The Company has processes in place to assess the effectiveness of its information technology security program. The Company applies cybersecurity assessment tools that analyze the Company’s ability to identify, protect from, detect, respond to and recover from cybersecurity threats and that analyze the various controls put into place by the Company’s information security program. The Company also conducts an annual cybersecurity assessment to identify risks and issues and may conduct more frequent assessments as required by a material change to the Company’s cybersecurity risk. Further, the Company engages third parties to conduct penetration tests to assess the performance of the information technology security program. The results of these assessments and tests are reviewed by the Company’s enterprise security team and senior management and are used to identify areas of vulnerability, which the Company then works to address.

To date, risks from cybersecurity threats have not materially affected our Company or our business strategy, results of operations or financial condition. However, if we were the subject of a significant cyber-attack or security breach in the future, it could materially affect our Company, as discussed in further detail under “Item 1A. Risk Factors— Risks Related to the Business of the CompanyA security breach or a cyber-attack could adversely affect our results of operations and financial condition.”

57


Cybersecurity Governance

Board of Directors Oversight

The Board of Directors oversees the risks to the Company from cybersecurity threats by periodically reviewing information technology security reports from management, including our Chief Information Security Officer (“CISO”), as well as reports from the Audit Committee of the Board of Directors. These reports also include, as applicable, an overview of any cybersecurity incidents. The Audit Committee provides assistance to the Board of Directors with respect to its oversight of the Company’s technology security and data privacy programs. The Audit Committee is responsible for reviewing the Company’s information technology security controls with the CISO and evaluating the adequacy of the Company’s information technology security program, compliance and controls with the CISO, which evaluation would include a consideration of any applicable cybersecurity incidents.

Management Oversight

We have a dedicated enterprise security team responsible for assessing and managing our material risks from cybersecurity threats.

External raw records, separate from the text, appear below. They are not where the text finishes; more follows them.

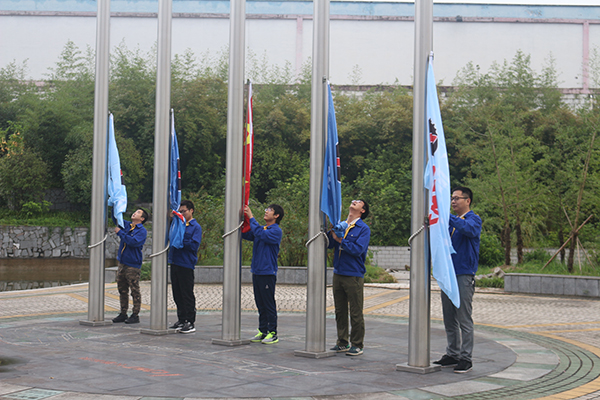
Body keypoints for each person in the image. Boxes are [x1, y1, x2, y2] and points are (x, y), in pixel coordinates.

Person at [434, 186, 482, 373]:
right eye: (452, 198)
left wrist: (446, 217)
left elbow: (468, 230)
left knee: (463, 318)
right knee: (449, 317)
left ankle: (466, 358)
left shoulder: (473, 219)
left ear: (467, 201)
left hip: (463, 274)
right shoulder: (451, 222)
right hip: (448, 274)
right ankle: (452, 353)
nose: (453, 201)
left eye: (457, 198)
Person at [328, 199, 371, 356]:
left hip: (353, 274)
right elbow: (329, 244)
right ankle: (342, 341)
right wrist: (331, 232)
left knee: (355, 311)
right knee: (340, 310)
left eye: (358, 202)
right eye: (354, 201)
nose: (354, 202)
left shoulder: (363, 229)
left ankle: (357, 344)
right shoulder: (342, 225)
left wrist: (340, 240)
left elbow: (358, 249)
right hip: (338, 272)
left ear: (362, 210)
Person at [242, 204, 284, 345]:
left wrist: (251, 217)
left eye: (269, 210)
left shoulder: (275, 231)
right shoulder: (262, 229)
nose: (266, 212)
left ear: (276, 216)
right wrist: (242, 222)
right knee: (260, 303)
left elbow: (260, 234)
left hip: (267, 272)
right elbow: (249, 234)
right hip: (257, 271)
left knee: (268, 303)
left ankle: (273, 332)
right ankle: (263, 330)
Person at [168, 200, 203, 334]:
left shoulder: (195, 227)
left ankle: (190, 320)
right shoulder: (177, 224)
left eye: (184, 211)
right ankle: (181, 319)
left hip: (186, 263)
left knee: (186, 293)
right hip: (175, 261)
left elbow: (194, 245)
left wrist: (180, 239)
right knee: (177, 293)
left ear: (191, 211)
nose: (182, 214)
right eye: (180, 211)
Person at [112, 208, 149, 324]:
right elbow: (116, 219)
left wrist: (120, 232)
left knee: (134, 290)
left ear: (142, 219)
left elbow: (133, 242)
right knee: (122, 289)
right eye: (135, 211)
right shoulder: (127, 225)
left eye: (138, 213)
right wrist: (115, 206)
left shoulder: (141, 231)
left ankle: (135, 314)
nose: (134, 213)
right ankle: (123, 313)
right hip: (122, 263)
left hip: (133, 264)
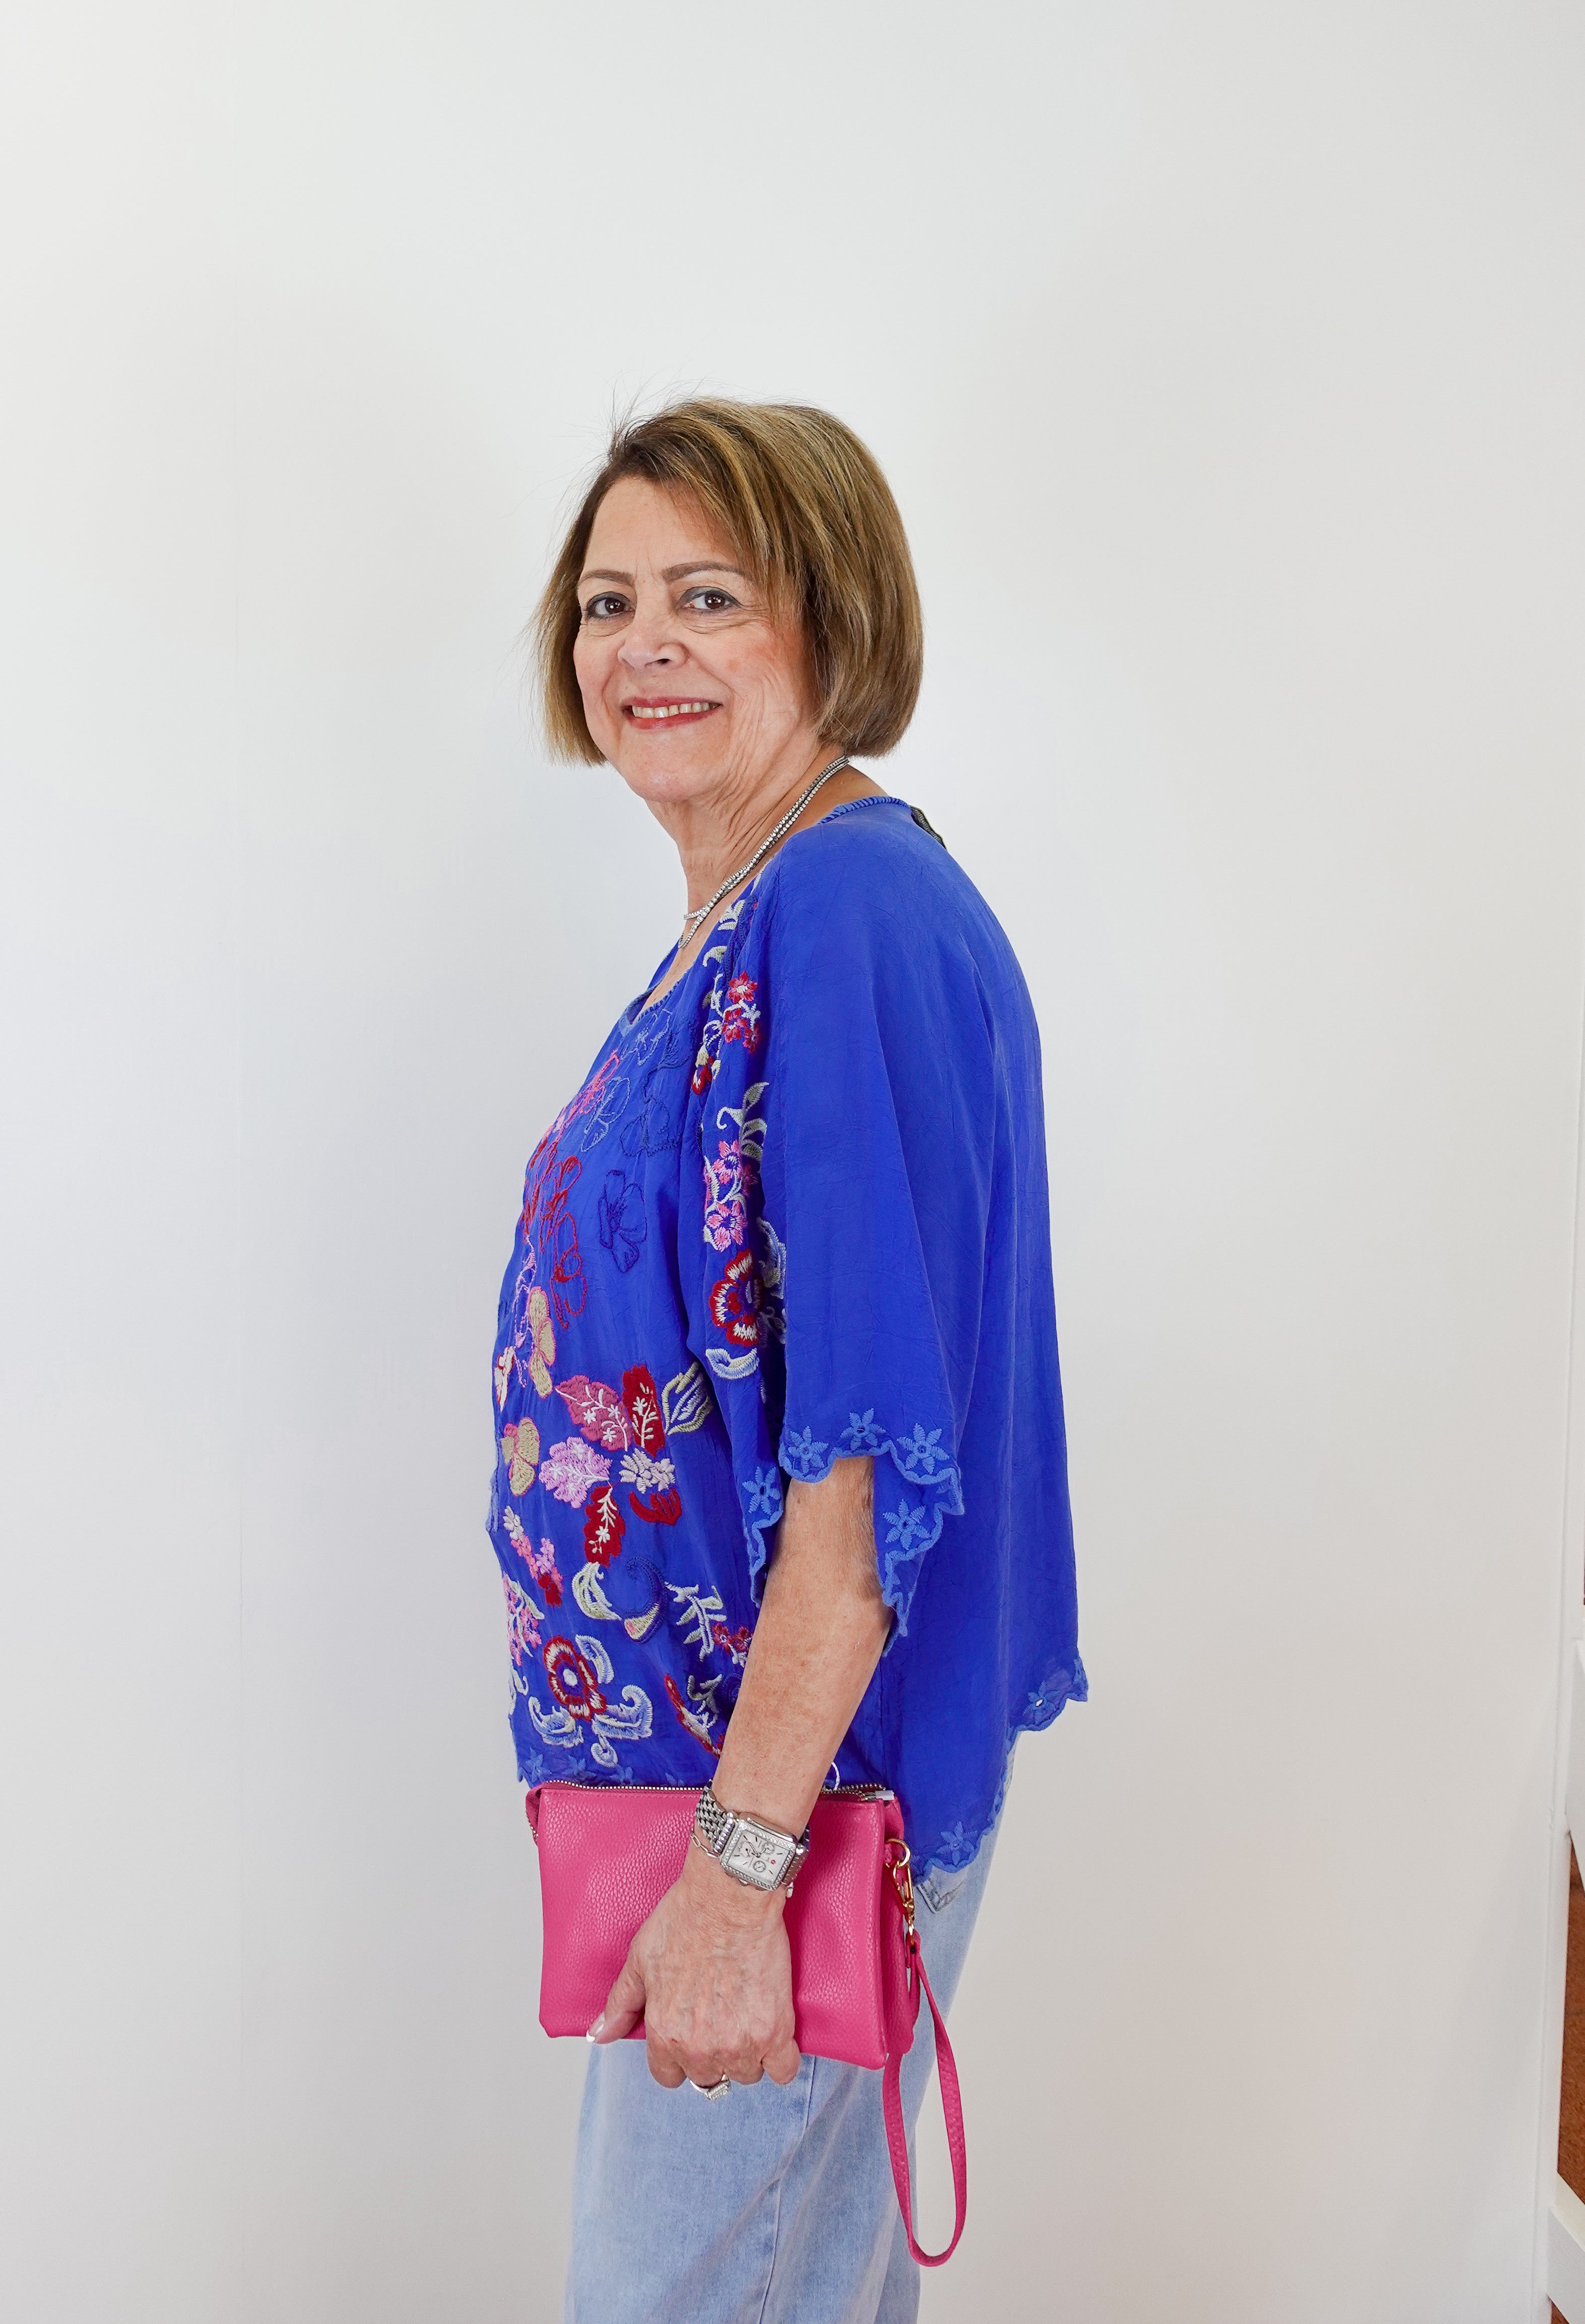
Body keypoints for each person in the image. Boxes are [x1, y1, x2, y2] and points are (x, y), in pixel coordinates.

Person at [488, 397, 1084, 2323]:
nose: (640, 645)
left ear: (826, 620)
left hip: (789, 1809)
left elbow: (862, 1449)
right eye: (607, 601)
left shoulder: (841, 905)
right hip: (717, 1800)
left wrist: (741, 1875)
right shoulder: (751, 913)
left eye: (707, 596)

Our enterprise security team is led by our CISO, Drew Robertson, who has extensive experience in cybersecurity. In addition to acting as our CISO, Mr. Robertson currently advises several companies in the Cyber Security Industry and is active in a number of information security communities and groups. Prior to his appointment as CISO in October 2021, he served as our Deputy CISO. Before joining the Company, Mr. Robertson worked for the National Security Agency and the United States Army, where he held various leadership positions in computer network defense, computer network exploitation and intelligence oversight. Mr. Robertson holds a BA in Organizational Management, an MS in Cybersecurity Policy and an MBA.

Our enterprise security team works closely with our senior management, information technology, legal and compliance teams to develop, implement, assess and improve our information technology security program, compliance and controls, as described in more detail above under “—Cybersecurity Risk Management and Strategy.” By engaging in the development, implementation, assessment and improvement of our information technology security program, compliance and controls, the enterprise security team is informed about and monitors the prevention, detection, mitigation and remediation of cybersecurity incidents. As described in more detail above under “—Board of Directors Oversight,” our CISO reports to the Board of Directors regarding cybersecurity risks and cybersecurity incidents and also works with the Audit Committee to evaluate the program, compliance and controls in place to address cybersecurity risks and cybersecurity incidents.